Structural and Biophysical Sciences, GlaxoSmithKline R&D, Stevenage SG1 2NY, United Kingdom.
J Proteome Res. 2022 Apr 1;21(4):849-864. doi: 10.1021/acs.jproteome.1c00859. Epub 2022 Mar 8.
Proteomics is a data-rich science with complex experimental designs and an intricate measurement process. To obtain insights from the large data sets produced, statistical methods, including machine learning, are routinely applied. For a quantity of interest, many of these approaches only produce a point estimate, such as a mean, leaving little room for more nuanced interpretations. By contrast, Bayesian statistics allows quantification of uncertainty through the use of probability distributions. These probability distributions enable scientists to ask complex questions of their proteomics data.
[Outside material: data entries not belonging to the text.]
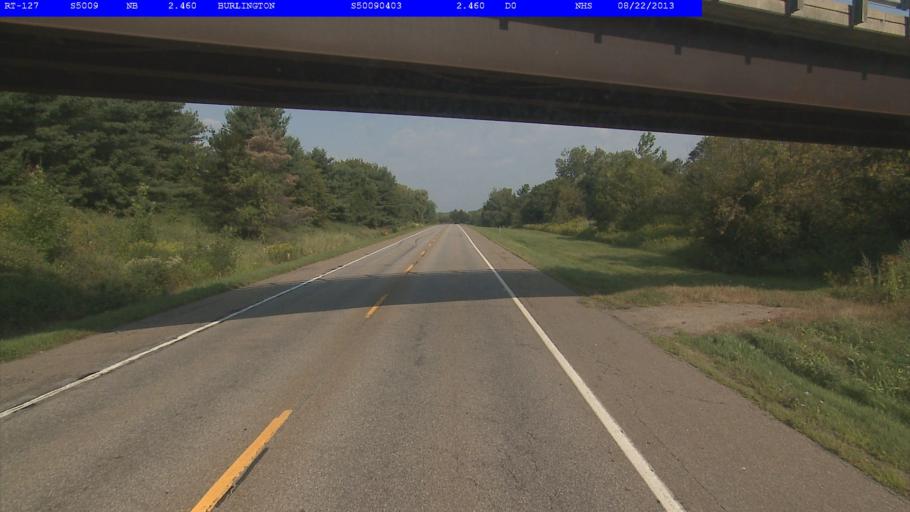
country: US
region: Vermont
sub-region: Chittenden County
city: Burlington
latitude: 44.5175
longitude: -73.2412
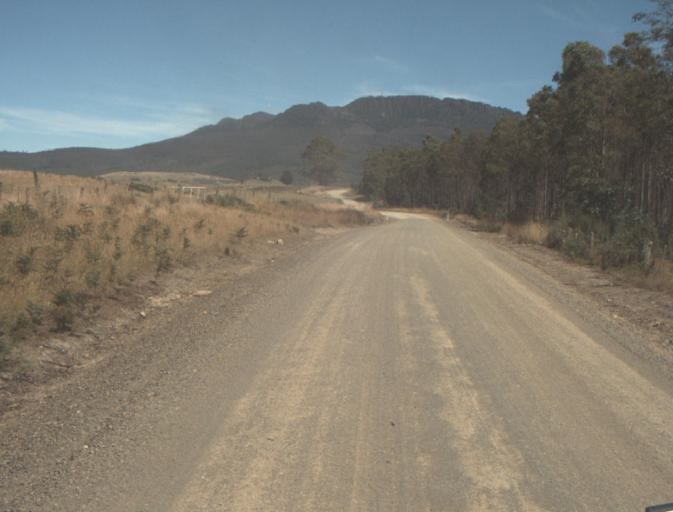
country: AU
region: Tasmania
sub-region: Dorset
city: Scottsdale
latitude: -41.3237
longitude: 147.4456
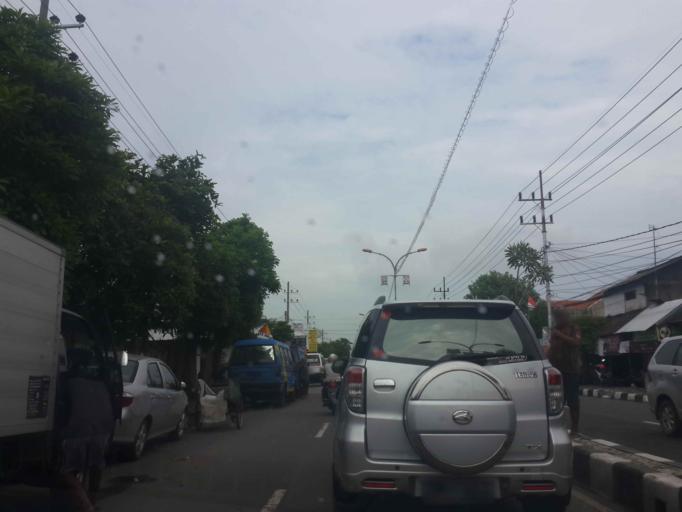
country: ID
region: East Java
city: Kebomas
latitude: -7.1651
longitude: 112.6373
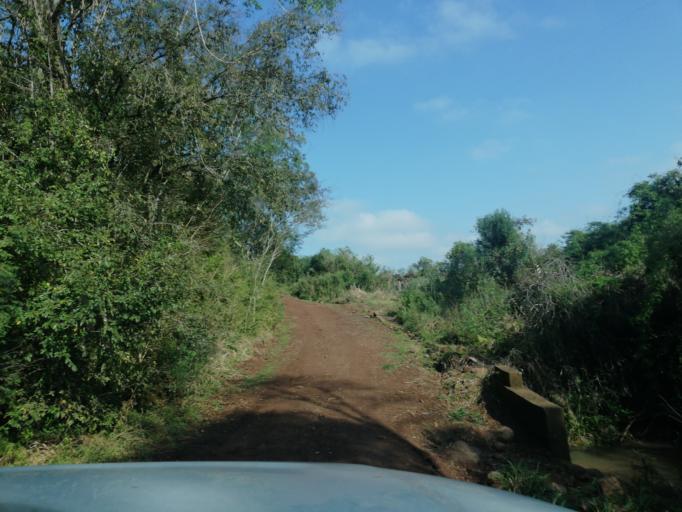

Bayesian statistics also offers a modular framework for data analysis by making dependencies between data and parameters explicit. Hence, specifying complex hierarchies of parameter dependencies is straightforward in the Bayesian framework. This allows us to use a statistical methodology which equals, rather than neglects, the sophistication of experimental design and instrumentation present in proteomics. Here, we review Bayesian methods applied to proteomics, demonstrating their potential power, alongside the challenges posed by adopting this new statistical framework. To illustrate our review, we give a walk-through of the development of a Bayesian model for dynamic organic orthogonal phase-separation (OOPS) data.
蛋白质组学是一门数据丰富的科学,具有复杂的实验设计和复杂的测量过程。为了从产生的大量数据集中获得见解,通常会应用统计方法,包括机器学习。对于感兴趣的数量,其中许多方法仅产生一个点估计值,例如平均值,几乎没有更细致的解释空间。相比之下,贝叶斯统计通过使用概率分布来量化不确定性。这些概率分布使科学家能够对他们的蛋白质组学数据提出复杂的问题。贝叶斯统计还通过使数据和参数之间的依赖性显式化,为数据分析提供了一个模块化框架。因此,在贝叶斯框架中,指定参数依赖性的复杂层次结构非常简单。这使我们能够使用一种统计方法,该方法与蛋白质组学中存在的实验设计和仪器的复杂性相当,而不是忽略它。在这里,我们回顾了应用于蛋白质组学的贝叶斯方法,展示了它们的潜在威力,以及采用这种新的统计框架所带来的挑战。为了说明我们的审查,我们逐步介绍了用于动态有机正交相分离 (OOPS) 数据的贝叶斯模型的开发。